Constructing controllable visual data is a major bottleneck for image editing and multimodal understanding. Useful supervision is rarely produced by a single rendering pass; instead it emerges through iterative generation, inspection, correction, filtering, and export. We present DataEvolver, a closed-loop visual data engine that organizes this process around explicit goals, persistent artifacts, bounded corrective actions, and acceptance decisions. DataEvolver supports multiple artifact types, including RGB images, masks, depth maps, normal maps, meshes, poses, trajectories, and review traces.

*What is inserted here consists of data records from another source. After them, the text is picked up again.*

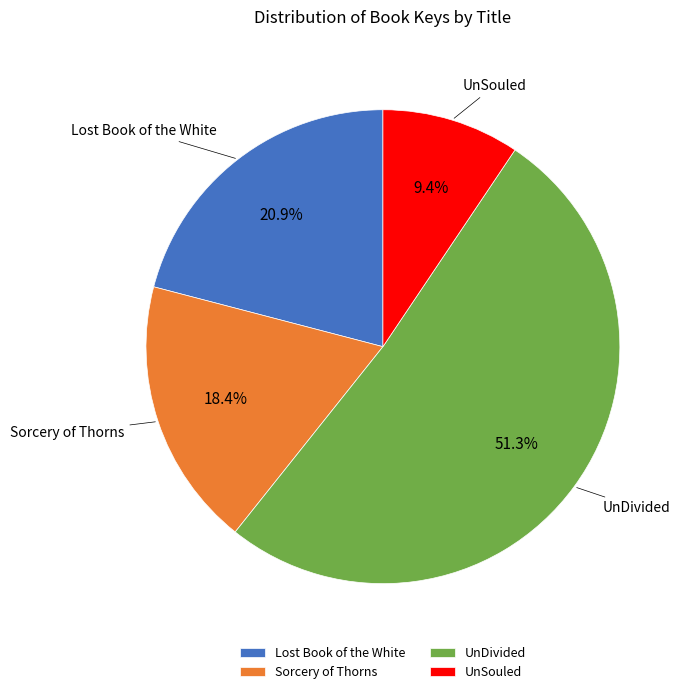

Count the number of slices in the pie.

4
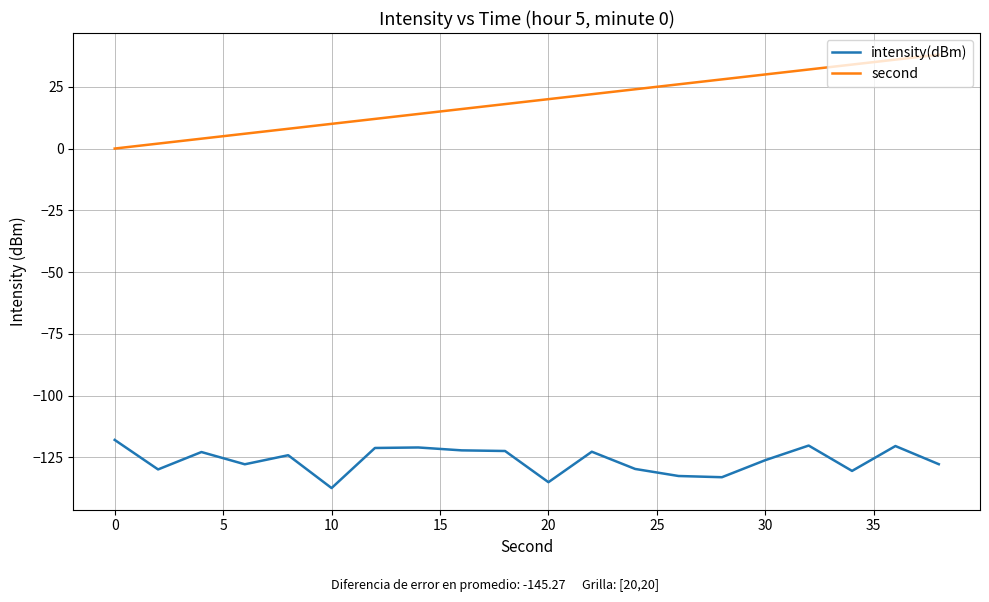

What is the greatest value displayed?

38.0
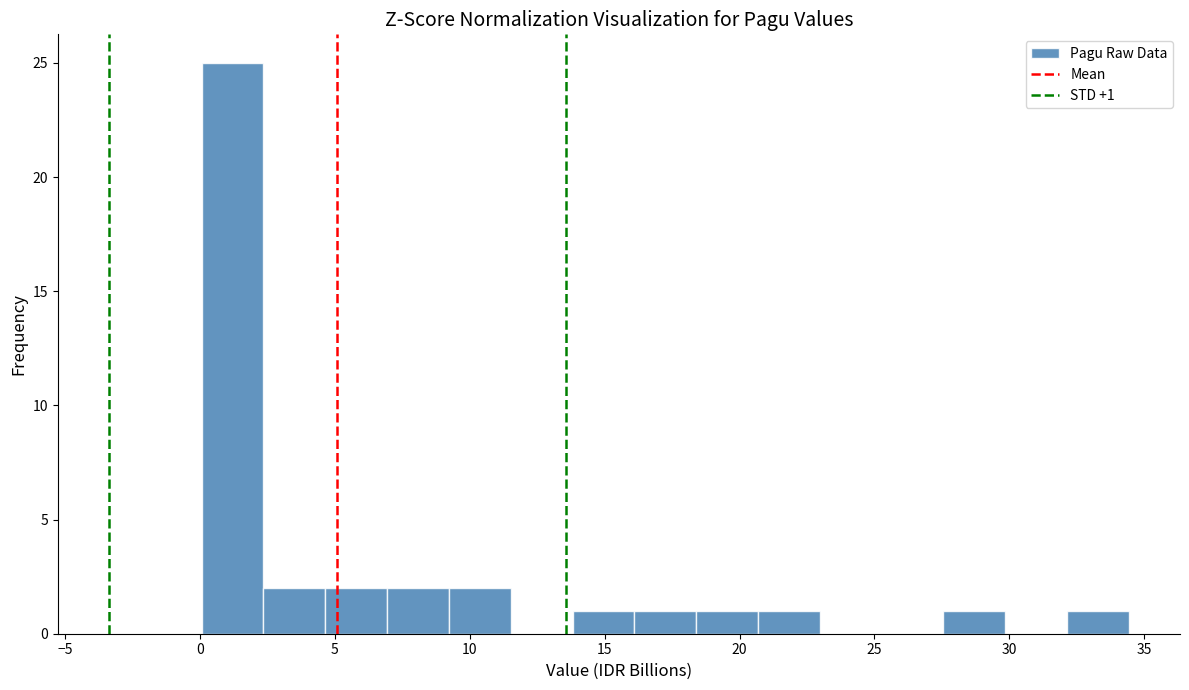

Which range on the x-axis has the tallest bar?

0.0 to 2.5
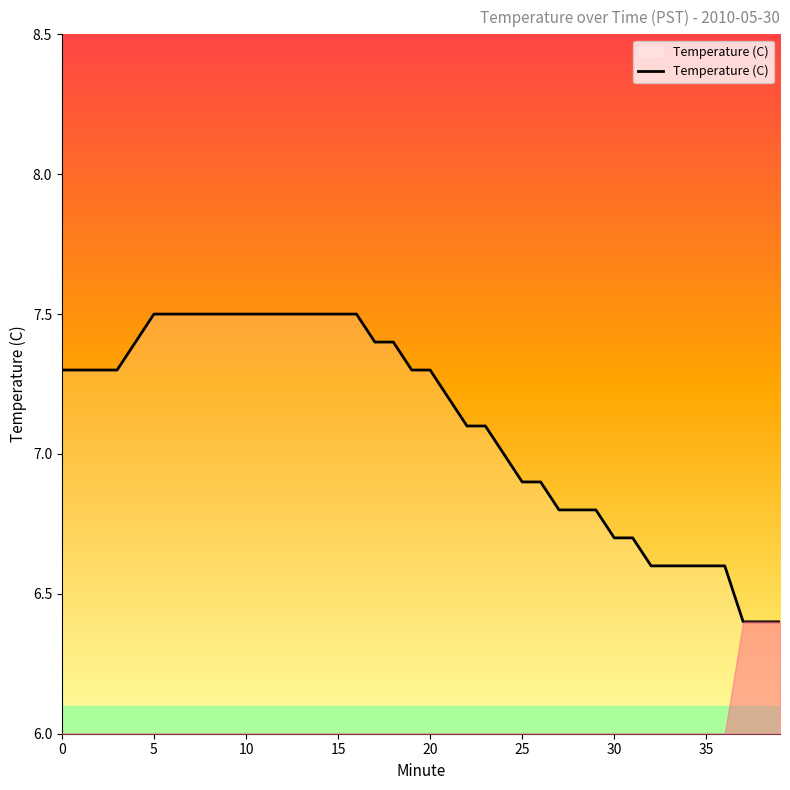

What is the minimum value shown in the chart?

6.4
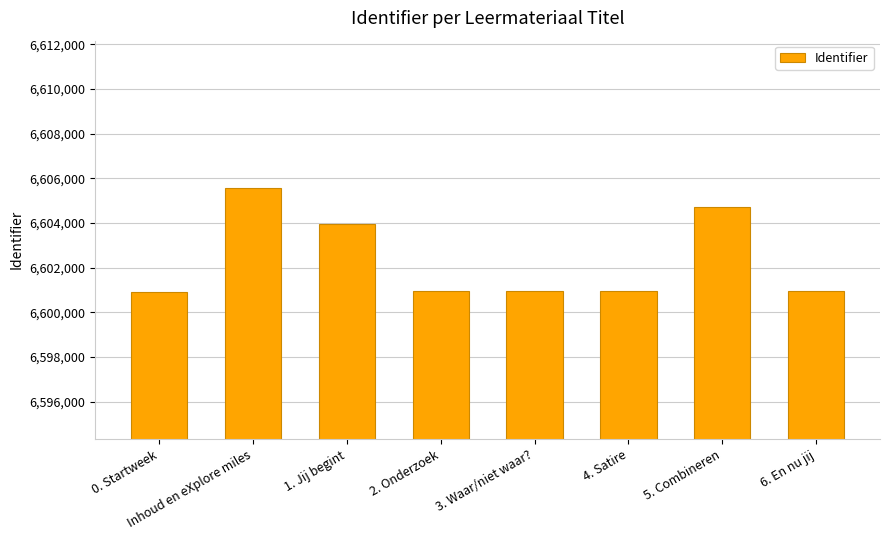

At which label does the data first exceed 6600965?

Inhoud en eXplore miles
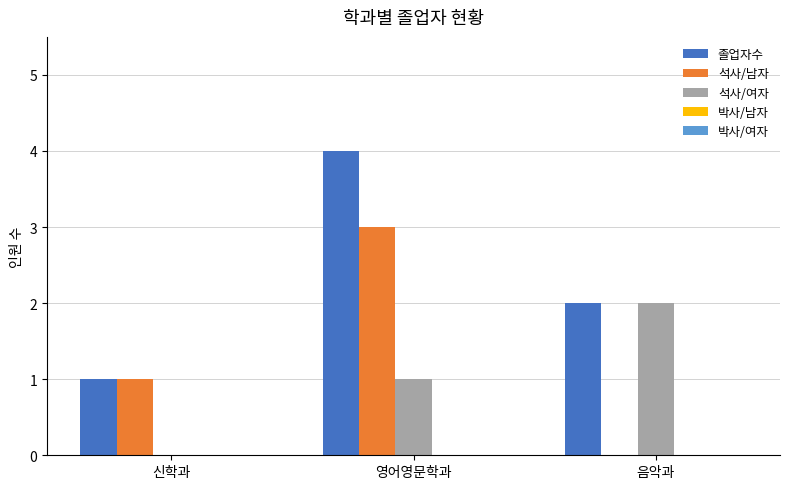

Which series has the largest total across all categories?

졸업자수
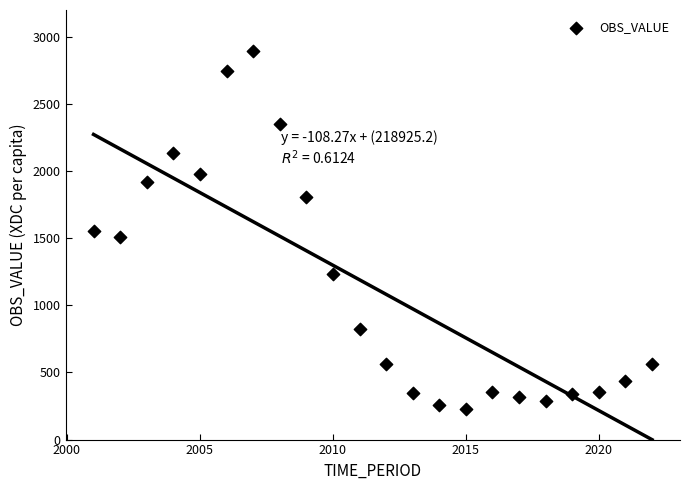

What is the range of X values (max minus min)?

21.0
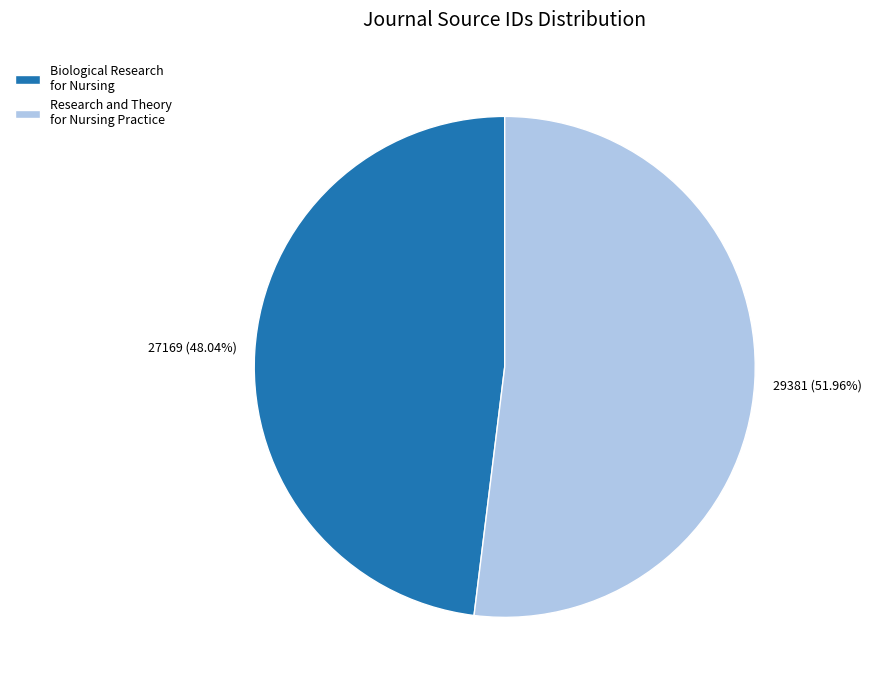

How many slices are in this pie chart?

2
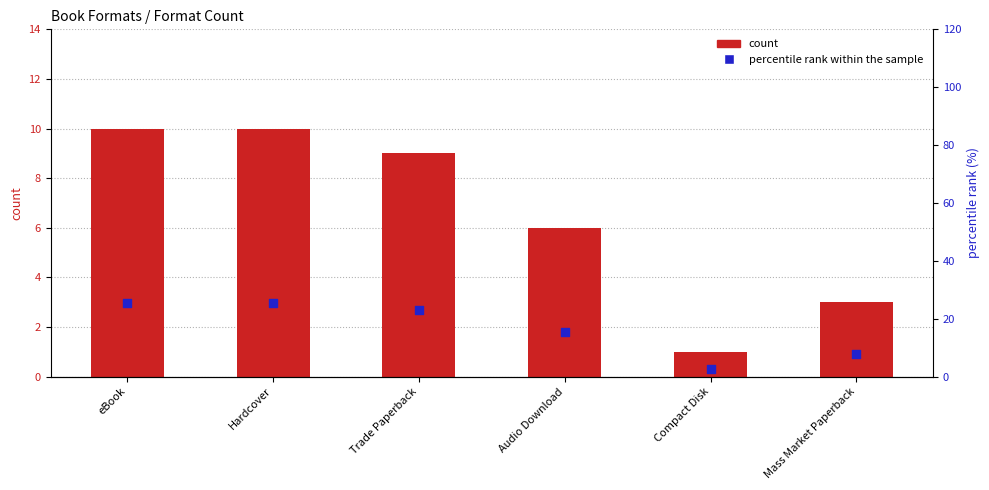

Which series reaches the minimum Y coordinate?

count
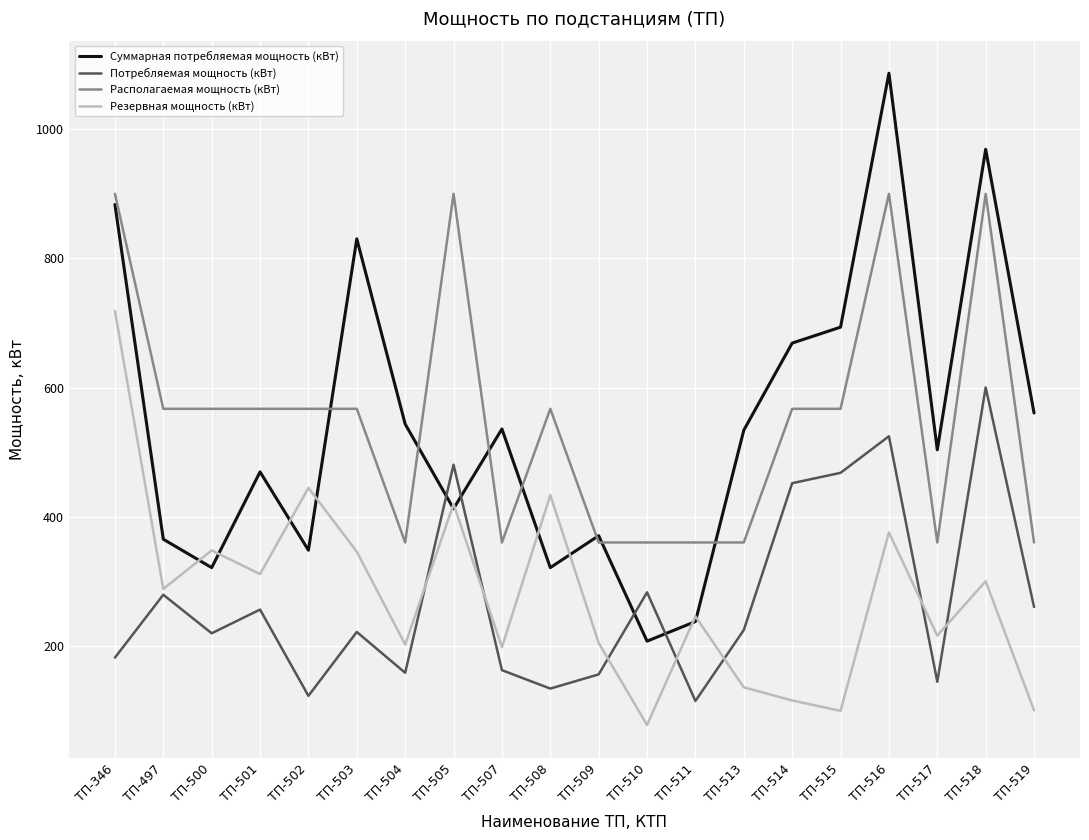

True or false: Резервная мощность (кВт) and Располагаемая мощность (кВт) cross at least once.

False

In the current release, the system operates through two coupled loops: generation-time self-correction within each sample and validation-time self-expansion across dataset rounds. We validate the framework on an image-level object-rotation setting. With a fixed Qwen-Edit LoRA probe, our final Ours+DualGate model outperforms both the unadapted base model and a public multi-angle LoRA on SpatialEdit and a held-out evaluation set. Ablations show a consistent improvement path from scene-aware generation to feedback-driven correction and dual-gated validation. Beyond the released rotation data, our main contribution is a reusable framework for building visual datasets through explicit goal tracking, review, correction, and acceptance loops.